June 30TH Double R Fishing Report

Monday, June 30, 2014:


The weather report indicates that for the next four days the wind of this past weekend will moderate, perhaps giving the mayflies a chance to hatch in the morning.  Be on the lookout for an early morning hatch of the green bodied female Trico duns, as swarms of the black bodied male Trico spinners have been observed on the Double R Ranch water both in the evening and in the morning.  See my past blogs for information on how to fish the Trico hatch, at least once it gets established; in its early days the hatch can be chaotic.  You can start by fishing miniscule Trico nymphs, then green bodied dun patterns followed by black or green bodied spinner patterns.  On the field water we continue to encounter flights of White Miller Caddis early morning and, just recently, the evening flights are starting to occur.  Try running #16-12 Pheasant Tail Soft Hackles under the hovering insects, casting your fly to within a foot of the opposite bank and swimming it across the stream, or in front of working fish.  Also, be on the lookout for Blue Winged Olive spinners and sporadic hatches of BWO duns, which can range from size 18 to size 22 depending on the field water’s mood of the day.  The trout are starting to chase damsel nymphs in the shallows of the lower field water and the adult damsels will increasingly be a factor in both trout diet and the angler’s strategy.  

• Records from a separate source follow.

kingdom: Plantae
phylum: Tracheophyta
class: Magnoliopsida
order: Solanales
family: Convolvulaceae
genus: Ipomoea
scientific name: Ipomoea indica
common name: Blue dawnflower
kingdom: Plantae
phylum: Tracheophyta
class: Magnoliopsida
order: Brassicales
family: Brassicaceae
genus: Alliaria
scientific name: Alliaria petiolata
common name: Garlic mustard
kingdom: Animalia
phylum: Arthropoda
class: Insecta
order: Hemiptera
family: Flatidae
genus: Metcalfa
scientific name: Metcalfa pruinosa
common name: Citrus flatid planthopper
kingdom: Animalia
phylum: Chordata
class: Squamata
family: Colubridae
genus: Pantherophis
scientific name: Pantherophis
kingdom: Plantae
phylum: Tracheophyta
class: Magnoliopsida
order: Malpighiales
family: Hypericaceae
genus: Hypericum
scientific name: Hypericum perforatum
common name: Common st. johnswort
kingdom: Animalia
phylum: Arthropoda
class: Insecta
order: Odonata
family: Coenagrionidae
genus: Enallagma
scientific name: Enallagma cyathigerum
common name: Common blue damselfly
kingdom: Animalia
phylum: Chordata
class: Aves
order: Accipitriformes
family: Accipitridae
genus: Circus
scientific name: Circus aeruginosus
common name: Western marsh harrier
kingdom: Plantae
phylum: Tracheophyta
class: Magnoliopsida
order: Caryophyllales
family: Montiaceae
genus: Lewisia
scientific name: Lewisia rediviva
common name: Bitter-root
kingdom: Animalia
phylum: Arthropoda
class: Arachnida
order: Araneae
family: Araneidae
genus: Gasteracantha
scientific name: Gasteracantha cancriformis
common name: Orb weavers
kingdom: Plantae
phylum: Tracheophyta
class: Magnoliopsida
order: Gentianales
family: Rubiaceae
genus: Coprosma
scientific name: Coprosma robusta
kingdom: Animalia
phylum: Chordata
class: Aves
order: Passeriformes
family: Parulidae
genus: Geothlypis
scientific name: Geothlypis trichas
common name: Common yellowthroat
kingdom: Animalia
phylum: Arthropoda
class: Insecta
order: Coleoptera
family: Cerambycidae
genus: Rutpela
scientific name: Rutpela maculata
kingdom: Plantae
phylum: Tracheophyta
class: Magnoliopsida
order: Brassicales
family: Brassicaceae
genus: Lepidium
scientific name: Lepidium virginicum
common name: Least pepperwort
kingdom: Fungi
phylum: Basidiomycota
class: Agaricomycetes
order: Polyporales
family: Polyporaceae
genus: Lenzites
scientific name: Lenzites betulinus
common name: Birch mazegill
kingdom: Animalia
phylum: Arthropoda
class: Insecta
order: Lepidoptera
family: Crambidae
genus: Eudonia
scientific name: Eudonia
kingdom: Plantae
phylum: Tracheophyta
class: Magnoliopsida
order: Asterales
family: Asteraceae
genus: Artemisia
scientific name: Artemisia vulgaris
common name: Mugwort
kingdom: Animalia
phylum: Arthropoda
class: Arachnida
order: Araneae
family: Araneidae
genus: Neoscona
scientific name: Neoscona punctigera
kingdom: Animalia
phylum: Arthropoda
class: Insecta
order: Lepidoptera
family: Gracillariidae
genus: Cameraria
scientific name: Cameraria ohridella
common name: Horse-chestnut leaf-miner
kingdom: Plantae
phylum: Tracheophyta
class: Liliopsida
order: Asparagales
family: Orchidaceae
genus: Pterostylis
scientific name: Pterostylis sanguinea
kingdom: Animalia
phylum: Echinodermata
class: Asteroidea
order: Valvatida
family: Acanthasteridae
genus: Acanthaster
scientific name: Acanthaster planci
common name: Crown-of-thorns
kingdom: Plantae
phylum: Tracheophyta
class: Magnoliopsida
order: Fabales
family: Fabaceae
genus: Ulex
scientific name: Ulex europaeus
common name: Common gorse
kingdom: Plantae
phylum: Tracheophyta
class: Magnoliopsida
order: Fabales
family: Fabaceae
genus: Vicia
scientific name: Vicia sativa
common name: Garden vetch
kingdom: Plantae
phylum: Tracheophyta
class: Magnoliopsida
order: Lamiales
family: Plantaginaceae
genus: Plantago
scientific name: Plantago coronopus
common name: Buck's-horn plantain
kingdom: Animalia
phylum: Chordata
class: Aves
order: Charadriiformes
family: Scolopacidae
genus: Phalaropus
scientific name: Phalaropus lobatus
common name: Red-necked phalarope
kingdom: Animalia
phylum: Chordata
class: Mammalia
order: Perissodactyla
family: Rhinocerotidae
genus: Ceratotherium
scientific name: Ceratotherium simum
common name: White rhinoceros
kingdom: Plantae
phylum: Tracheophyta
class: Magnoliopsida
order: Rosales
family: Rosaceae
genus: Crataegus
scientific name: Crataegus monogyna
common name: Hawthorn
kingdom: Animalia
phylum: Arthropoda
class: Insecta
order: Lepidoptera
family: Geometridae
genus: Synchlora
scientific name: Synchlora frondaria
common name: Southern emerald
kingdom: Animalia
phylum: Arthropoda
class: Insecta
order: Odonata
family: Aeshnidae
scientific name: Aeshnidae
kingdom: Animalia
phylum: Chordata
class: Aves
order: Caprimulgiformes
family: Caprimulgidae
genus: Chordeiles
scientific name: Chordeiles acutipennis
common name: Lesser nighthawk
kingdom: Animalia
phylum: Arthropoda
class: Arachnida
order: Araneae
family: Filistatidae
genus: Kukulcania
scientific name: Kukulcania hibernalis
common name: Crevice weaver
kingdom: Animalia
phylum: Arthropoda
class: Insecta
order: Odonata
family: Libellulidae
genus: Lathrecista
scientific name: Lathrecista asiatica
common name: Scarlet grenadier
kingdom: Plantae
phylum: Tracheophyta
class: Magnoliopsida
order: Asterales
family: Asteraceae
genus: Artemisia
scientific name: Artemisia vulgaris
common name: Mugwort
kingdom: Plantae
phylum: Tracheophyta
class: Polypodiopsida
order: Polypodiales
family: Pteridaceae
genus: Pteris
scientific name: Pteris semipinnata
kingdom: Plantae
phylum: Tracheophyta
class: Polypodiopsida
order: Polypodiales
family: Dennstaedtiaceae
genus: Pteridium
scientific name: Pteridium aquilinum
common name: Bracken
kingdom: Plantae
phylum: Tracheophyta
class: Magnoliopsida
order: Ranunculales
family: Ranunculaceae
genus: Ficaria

The Pond experiences a reliable Callibaetis hatch daily and fish are rising on both sides of the new islands and in the “north channel.”  First you will notice flights of Callibaetis spinners and later you’ll run into Callibaetis duns emerging, that is, if the wind doesn’t blow too strongly.  Your Stream Keeper prefers to use his #14 Callibaetis Hatch Matcher because it seems to effectively imitate both the spinner and dun phases of the mayfly, but anglers continue to take fish subsurface with the usual array of Callibaetis nymphs.   

The Double R Ranch water is running a bit higher as of late; the most recent number I have heard is 107 cfs, but it varies.  Other encouraging signs of a return to near normalcy is that the regular vegetation is starting to appear in Beats 12 down to 6, and I have been watching fish rising more consistency  in those stretches of the field water, perhaps just in time for the Trico hatch.